Numerical simulation of the dual-phase-lag heat conduction equation on a one-dimensional unbounded domain using artificial boundary condition

TL;DR

This paper develops a high-order artificial boundary condition and a stable, second-order convergent finite difference scheme for simulating dual-phase-lag heat conduction on unbounded domains, validated by numerical experiments.

Contribution

It introduces a novel high-order artificial boundary condition combined with a stable finite difference method for dual-phase-lag heat conduction on unbounded domains.

Findings

The boundary condition effectively truncates the unbounded domain.

The numerical scheme is unconditionally stable with second-order accuracy.

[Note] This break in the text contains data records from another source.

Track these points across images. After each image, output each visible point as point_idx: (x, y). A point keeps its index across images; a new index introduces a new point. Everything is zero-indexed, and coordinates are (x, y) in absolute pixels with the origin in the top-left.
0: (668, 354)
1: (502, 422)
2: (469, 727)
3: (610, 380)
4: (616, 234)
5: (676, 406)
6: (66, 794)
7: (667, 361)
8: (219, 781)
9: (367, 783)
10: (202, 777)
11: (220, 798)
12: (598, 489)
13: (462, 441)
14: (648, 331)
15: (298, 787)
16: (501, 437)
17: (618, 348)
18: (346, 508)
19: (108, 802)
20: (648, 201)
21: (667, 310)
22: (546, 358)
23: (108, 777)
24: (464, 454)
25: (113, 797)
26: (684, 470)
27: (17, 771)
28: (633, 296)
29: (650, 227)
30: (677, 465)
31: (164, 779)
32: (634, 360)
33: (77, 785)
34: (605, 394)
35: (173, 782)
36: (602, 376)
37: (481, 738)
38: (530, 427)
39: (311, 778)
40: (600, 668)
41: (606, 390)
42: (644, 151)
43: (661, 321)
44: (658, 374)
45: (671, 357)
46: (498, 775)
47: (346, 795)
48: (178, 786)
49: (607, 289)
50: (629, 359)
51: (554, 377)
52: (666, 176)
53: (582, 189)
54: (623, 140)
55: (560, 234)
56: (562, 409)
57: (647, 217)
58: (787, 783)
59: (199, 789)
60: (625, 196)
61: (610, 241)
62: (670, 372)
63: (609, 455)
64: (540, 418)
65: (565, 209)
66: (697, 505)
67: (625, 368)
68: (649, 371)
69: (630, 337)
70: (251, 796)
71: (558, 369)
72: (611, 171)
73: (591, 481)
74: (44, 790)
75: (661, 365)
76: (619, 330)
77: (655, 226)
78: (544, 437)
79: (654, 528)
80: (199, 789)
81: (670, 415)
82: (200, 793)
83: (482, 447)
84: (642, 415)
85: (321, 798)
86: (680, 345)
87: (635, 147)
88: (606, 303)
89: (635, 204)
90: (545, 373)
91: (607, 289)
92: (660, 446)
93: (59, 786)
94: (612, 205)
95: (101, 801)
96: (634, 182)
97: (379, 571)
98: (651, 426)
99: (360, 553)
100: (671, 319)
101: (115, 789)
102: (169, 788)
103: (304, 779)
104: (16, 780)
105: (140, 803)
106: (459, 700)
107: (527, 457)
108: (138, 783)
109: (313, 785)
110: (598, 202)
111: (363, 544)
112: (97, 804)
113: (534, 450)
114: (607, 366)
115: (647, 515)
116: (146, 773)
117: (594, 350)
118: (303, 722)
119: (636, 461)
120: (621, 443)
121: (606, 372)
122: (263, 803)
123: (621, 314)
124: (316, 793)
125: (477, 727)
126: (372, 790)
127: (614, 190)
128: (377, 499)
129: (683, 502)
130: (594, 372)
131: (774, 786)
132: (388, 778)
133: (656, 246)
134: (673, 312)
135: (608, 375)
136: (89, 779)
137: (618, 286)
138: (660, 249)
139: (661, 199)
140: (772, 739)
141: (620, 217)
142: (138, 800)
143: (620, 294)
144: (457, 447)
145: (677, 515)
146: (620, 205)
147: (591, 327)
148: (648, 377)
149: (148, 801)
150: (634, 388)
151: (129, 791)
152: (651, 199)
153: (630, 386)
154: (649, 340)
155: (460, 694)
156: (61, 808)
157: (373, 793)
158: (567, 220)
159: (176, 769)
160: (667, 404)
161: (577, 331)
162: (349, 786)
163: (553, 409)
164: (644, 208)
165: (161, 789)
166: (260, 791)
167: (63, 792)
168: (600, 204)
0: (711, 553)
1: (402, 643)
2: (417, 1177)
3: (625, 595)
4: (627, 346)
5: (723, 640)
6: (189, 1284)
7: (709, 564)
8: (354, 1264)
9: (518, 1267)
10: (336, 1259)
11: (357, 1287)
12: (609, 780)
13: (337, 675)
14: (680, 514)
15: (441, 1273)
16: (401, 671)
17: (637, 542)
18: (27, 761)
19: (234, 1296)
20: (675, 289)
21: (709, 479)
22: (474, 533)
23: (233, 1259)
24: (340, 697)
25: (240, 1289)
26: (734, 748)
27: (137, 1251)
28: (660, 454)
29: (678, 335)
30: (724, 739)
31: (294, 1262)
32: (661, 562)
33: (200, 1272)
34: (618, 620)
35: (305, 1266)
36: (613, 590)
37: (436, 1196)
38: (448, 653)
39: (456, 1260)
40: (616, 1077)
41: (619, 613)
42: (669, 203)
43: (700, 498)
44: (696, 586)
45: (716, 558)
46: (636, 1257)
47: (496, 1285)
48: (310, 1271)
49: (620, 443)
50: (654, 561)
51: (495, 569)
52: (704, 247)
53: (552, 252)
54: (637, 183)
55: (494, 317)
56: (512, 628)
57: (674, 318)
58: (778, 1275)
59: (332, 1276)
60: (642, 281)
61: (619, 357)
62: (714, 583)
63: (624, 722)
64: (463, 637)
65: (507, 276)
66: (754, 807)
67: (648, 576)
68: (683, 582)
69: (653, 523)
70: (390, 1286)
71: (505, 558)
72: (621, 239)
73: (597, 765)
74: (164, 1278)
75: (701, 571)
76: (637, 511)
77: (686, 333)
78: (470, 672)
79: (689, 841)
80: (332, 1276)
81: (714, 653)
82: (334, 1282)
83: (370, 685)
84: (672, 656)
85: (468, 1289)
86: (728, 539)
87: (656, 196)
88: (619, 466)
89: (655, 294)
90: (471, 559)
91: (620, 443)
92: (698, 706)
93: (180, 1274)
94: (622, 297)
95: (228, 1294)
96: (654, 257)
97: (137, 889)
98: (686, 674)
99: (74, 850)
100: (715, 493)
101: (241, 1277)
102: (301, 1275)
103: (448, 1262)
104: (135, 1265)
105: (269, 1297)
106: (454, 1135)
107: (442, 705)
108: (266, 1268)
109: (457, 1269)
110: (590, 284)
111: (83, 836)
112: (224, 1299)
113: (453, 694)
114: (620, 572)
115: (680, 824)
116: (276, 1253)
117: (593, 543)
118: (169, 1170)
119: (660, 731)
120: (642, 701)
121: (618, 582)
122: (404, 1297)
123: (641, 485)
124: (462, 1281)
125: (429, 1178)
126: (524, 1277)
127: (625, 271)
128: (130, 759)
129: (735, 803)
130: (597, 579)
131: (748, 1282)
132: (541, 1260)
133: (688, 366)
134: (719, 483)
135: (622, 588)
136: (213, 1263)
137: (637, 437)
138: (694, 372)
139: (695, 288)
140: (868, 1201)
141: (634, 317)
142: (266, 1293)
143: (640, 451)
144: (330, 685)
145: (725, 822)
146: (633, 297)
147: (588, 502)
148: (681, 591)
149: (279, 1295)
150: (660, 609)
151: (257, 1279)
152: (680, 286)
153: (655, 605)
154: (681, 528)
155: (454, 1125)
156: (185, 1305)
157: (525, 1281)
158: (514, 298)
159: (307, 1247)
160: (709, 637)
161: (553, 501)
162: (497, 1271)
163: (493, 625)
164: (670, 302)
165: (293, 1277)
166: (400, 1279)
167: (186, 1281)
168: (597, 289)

Numerical results confirm the theoretical stability and convergence.

Abstract

This paper focuses on the numerical solution of a dual-phase-lag heat conduction equation on a space unbounded domain. First, based on the Laplace transform and the Pad\'e approximation, a high-order local artificial boundary condition is constructed for the considered problem, which effectively transforms the original problem into an initial-boundary value problem on a bounded computational domain. Subsequently, for the resulting reduced problem on the bounded domain equipped with high-order local artificial boundary, a stability result based on the $L^2$-norm is derived. Next, we develop finite difference method for the reduced problem by introducing auxiliary variable to reduce the order of time derivative. The numerical analysis demonstrates that the developed numerical scheme is unconditionally stable and possesses a second-order convergence rate in both space and time. Finally, numerical results are presented to validate the effectiveness of the proposed numerical method and the correctness of the theoretical analysis.